The team that operates the biorepository gets hundreds of external requests a year for access to samples.

He noted that the Chan School is working hard to find funding to replace the lost federal grants. But without a long-term solution, the essential liquid nitrogen cannot be purchased, and millions of samples will degrade.

“If there’s not a sustainable mechanism to continue paying for the ongoing operations of the biorepositories, we’re going to lose samples,” he said. “It’s probably not going to be this week, but it is not something that can wait forever.”

Chavarro said that there is also a real risk of losing the team that makes specimen research like his possible.

“Operating a biorepository is not just putting samples in a freezer. It requires a lot of specific technical expertise,” he said. “You need to know, how do you store samples under what conditions and you need somebody if there’s a freezer failure — you need people who know how to respond.”

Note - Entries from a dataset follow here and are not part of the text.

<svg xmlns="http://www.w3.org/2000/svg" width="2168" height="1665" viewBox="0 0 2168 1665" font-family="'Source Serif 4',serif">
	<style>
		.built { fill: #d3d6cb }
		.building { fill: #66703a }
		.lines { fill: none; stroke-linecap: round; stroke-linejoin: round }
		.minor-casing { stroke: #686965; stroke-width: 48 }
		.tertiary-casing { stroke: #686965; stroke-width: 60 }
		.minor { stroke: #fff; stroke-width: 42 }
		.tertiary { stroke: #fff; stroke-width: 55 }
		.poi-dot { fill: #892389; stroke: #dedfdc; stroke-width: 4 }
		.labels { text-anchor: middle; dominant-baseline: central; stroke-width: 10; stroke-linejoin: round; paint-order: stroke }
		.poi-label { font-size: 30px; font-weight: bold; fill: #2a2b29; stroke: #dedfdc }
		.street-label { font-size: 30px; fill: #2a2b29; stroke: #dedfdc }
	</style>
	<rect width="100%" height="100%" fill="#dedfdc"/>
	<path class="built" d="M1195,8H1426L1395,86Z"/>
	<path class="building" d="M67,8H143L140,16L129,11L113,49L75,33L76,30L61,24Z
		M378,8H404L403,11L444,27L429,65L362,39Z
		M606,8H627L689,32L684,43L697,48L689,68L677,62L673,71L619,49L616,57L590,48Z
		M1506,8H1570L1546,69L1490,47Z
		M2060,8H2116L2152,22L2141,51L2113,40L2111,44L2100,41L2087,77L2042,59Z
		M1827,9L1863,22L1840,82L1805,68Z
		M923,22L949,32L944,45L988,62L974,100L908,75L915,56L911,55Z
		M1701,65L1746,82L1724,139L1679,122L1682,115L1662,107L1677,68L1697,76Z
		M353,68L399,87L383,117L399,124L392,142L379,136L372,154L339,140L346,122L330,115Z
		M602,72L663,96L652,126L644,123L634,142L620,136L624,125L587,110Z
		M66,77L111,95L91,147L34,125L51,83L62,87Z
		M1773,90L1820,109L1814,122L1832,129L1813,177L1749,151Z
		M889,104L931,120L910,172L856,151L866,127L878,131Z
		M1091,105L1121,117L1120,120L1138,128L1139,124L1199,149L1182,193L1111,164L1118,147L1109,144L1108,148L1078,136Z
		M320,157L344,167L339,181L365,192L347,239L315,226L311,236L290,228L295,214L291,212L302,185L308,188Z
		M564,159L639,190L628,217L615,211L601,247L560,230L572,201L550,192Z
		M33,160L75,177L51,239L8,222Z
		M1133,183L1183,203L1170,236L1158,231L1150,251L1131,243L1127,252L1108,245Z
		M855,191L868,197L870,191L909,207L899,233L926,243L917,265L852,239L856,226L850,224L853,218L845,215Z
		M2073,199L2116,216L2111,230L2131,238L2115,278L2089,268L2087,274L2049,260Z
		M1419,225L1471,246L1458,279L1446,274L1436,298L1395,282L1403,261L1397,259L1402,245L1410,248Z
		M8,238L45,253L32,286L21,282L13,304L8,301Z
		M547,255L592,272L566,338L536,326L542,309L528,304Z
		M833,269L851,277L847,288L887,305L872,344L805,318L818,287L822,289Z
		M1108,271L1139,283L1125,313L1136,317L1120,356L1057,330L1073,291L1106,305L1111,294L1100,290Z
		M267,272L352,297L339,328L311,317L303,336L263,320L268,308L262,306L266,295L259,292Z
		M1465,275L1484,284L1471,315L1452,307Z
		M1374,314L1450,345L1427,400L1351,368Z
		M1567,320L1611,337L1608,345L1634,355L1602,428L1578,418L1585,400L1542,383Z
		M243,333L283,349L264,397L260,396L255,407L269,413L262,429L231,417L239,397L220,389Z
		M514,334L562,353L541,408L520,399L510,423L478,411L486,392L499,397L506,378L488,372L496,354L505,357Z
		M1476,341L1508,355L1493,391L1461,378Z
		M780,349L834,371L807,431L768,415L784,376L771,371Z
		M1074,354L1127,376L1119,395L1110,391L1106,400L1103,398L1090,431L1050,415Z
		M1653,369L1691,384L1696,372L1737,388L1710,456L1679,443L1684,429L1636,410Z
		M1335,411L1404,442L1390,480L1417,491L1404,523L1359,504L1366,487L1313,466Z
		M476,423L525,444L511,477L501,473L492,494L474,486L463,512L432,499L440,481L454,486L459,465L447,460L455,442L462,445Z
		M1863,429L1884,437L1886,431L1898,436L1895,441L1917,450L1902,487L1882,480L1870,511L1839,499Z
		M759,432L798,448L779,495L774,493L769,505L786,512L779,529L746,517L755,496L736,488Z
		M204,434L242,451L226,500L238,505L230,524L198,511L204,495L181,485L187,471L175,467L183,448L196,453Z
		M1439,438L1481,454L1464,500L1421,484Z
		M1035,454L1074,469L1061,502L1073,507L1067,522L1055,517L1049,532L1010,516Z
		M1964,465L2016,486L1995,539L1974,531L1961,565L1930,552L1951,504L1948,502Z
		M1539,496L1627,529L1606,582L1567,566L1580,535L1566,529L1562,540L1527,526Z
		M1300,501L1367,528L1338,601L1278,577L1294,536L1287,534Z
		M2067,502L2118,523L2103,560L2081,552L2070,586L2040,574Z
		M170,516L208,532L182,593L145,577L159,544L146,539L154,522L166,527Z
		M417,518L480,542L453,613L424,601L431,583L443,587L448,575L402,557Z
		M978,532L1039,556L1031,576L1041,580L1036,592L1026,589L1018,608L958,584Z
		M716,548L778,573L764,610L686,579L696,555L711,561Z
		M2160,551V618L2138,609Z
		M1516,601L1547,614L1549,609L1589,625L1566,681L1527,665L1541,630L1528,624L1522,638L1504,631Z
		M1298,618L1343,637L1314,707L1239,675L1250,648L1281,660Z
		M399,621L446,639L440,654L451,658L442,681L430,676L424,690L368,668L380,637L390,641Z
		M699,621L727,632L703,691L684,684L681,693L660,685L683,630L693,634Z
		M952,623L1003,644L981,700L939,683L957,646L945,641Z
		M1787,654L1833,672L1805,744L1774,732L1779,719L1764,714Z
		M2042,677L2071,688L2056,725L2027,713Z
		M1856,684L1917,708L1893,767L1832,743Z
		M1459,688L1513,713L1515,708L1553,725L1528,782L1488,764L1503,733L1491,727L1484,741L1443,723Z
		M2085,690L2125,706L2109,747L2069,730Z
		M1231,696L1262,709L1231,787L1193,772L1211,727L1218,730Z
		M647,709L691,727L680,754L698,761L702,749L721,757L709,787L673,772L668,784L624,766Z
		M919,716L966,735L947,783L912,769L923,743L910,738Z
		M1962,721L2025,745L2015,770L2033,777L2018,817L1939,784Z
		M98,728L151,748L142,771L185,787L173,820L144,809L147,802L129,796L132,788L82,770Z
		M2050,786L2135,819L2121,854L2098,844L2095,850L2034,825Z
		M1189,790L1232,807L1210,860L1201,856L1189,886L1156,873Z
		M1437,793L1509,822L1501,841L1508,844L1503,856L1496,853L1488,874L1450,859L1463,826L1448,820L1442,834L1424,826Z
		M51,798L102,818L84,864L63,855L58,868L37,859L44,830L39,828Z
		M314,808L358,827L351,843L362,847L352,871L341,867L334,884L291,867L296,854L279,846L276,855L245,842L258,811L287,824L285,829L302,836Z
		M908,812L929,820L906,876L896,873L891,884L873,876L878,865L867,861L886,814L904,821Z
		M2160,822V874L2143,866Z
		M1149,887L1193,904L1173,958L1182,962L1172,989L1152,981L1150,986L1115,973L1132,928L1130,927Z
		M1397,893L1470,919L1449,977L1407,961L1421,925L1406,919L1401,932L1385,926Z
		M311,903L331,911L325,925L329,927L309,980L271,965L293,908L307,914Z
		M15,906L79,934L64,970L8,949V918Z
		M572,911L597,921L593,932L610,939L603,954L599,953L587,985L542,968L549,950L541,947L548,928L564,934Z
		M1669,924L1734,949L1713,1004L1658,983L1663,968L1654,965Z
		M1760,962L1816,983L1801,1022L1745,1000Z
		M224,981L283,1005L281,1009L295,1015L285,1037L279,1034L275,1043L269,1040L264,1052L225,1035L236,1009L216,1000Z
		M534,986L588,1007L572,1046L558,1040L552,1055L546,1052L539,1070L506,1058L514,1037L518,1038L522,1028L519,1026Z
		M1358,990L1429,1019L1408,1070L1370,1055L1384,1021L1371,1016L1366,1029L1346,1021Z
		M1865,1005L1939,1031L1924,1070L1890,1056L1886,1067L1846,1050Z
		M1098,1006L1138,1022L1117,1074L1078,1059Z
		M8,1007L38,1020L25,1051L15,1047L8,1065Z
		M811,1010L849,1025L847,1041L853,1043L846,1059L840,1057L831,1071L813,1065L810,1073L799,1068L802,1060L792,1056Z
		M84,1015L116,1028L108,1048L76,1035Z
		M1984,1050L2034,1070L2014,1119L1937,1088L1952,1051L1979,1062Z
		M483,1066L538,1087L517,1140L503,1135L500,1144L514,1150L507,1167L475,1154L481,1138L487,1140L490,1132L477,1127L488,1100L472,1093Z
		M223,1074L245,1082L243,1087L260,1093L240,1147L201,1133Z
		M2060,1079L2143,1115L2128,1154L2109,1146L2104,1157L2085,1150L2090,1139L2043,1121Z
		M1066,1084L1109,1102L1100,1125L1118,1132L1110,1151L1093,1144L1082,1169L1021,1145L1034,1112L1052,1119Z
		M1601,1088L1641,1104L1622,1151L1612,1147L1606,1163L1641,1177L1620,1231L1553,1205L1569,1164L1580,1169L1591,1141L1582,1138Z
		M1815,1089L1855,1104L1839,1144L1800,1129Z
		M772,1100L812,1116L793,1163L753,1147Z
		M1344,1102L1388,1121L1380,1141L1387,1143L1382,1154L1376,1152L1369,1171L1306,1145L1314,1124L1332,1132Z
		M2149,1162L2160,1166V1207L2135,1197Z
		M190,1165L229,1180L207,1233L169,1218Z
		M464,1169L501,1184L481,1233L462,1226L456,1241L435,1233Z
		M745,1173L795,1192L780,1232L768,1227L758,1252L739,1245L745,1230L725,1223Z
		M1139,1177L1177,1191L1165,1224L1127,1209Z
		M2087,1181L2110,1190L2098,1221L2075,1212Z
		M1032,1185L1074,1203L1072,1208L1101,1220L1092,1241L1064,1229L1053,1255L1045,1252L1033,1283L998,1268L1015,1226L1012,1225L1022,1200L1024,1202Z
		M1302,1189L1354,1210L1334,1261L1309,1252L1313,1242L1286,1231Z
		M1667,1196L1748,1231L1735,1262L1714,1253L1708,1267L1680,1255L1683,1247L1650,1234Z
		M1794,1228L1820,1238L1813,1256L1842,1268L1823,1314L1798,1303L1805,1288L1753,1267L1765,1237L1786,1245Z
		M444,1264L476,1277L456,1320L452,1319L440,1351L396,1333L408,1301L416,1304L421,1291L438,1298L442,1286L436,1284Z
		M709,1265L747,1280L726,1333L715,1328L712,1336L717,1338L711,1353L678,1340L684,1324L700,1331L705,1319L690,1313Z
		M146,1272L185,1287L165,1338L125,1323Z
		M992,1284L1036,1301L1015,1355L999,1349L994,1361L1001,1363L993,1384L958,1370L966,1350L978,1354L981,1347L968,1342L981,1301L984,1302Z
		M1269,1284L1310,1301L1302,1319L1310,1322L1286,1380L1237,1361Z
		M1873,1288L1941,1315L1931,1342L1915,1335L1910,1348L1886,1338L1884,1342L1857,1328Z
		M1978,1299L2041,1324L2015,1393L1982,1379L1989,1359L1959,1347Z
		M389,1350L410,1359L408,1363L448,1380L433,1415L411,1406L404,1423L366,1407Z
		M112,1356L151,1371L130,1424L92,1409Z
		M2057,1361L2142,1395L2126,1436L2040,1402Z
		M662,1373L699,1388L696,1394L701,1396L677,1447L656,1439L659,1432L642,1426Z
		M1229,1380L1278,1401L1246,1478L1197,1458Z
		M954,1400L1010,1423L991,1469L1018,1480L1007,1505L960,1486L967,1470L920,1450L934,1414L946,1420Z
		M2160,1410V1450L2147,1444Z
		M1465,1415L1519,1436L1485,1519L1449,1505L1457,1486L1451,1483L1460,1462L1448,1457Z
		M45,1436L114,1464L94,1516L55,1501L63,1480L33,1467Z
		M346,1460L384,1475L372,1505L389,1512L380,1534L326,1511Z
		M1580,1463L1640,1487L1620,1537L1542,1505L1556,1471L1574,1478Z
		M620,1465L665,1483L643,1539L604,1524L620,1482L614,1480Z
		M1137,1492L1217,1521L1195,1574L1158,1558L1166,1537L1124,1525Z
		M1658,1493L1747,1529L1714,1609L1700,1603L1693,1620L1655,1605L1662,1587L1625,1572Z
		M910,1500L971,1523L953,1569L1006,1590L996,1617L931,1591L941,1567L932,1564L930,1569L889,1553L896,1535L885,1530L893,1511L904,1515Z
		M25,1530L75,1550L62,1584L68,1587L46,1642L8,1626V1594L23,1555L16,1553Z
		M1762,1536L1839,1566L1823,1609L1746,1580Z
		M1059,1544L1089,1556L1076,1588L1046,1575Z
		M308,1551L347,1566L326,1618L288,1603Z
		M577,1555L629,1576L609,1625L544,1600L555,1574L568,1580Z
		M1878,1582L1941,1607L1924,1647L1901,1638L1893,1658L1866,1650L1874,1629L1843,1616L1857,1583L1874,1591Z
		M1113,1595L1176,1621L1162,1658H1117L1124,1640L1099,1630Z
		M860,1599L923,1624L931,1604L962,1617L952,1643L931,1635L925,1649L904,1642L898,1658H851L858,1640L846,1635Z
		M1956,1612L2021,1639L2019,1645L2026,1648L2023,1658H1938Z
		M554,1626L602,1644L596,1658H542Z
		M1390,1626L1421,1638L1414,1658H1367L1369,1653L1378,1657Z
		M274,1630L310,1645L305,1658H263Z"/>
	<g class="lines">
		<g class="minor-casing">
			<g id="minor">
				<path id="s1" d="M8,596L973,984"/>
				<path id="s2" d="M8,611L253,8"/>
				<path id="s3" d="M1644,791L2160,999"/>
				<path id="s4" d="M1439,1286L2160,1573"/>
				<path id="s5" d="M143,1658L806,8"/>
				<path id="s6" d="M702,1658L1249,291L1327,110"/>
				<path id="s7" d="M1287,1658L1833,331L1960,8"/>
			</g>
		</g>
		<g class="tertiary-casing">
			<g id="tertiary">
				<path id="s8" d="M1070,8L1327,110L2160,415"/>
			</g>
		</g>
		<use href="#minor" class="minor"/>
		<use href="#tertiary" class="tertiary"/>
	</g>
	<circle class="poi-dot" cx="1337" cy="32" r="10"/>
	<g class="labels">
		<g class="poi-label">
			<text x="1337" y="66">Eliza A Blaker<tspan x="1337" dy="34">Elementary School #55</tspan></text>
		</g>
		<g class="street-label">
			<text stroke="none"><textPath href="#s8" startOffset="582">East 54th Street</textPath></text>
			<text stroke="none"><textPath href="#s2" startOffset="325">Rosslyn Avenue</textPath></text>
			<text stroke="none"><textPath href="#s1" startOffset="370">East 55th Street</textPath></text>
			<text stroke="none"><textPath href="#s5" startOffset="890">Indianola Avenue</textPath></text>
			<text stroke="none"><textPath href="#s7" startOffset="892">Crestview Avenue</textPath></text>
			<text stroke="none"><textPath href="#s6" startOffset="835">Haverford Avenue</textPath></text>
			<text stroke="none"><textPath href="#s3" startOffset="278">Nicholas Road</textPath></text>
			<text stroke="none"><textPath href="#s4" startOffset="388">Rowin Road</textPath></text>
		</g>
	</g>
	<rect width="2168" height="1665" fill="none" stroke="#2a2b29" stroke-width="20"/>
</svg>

Neville-Golden, who has been with the biorepository for 16 years, manages a skeleton crew responsible for maintaining and pulling samples for research. If something goes wrong with a freezer in the middle of the night, she’s the one who’s called. For her, the project is very much a human endeavor.

“I’ve learned a lot,” she said, from freezer maintenance to the lofty goals of the researchers she works with to test hypotheses against the samples. “It’s not about the money, it’s about service and the greater good.”

Neville-Golden said that her team — a handful of research assistants and a dedicated project manager, Nicole Romero — gets somewhere in the neighborhood of 200 external requests per year to use data from the cohorts.

“There’s a long waiting line to get access to these samples, just because there’s not enough person-power to be pulling out the samples that people want,” she said.

Their team hand-picks samples out of tens of thousands stored in each freezer, thaws them, and makes them research-ready. It’s hard work, but Neville-Golden said she tries to keep in mind the people who gave the samples, and what they hoped when giving of themselves.

“A couple of them we’ve talked to over the years said when we are at work and we see people who are that ill and going through everything that they’re going through, we want to do whatever we can do to stop that, to make things better, to eliminate the pain, the suffering, that kind of thing,” she said. “So it really has been a labor of love.”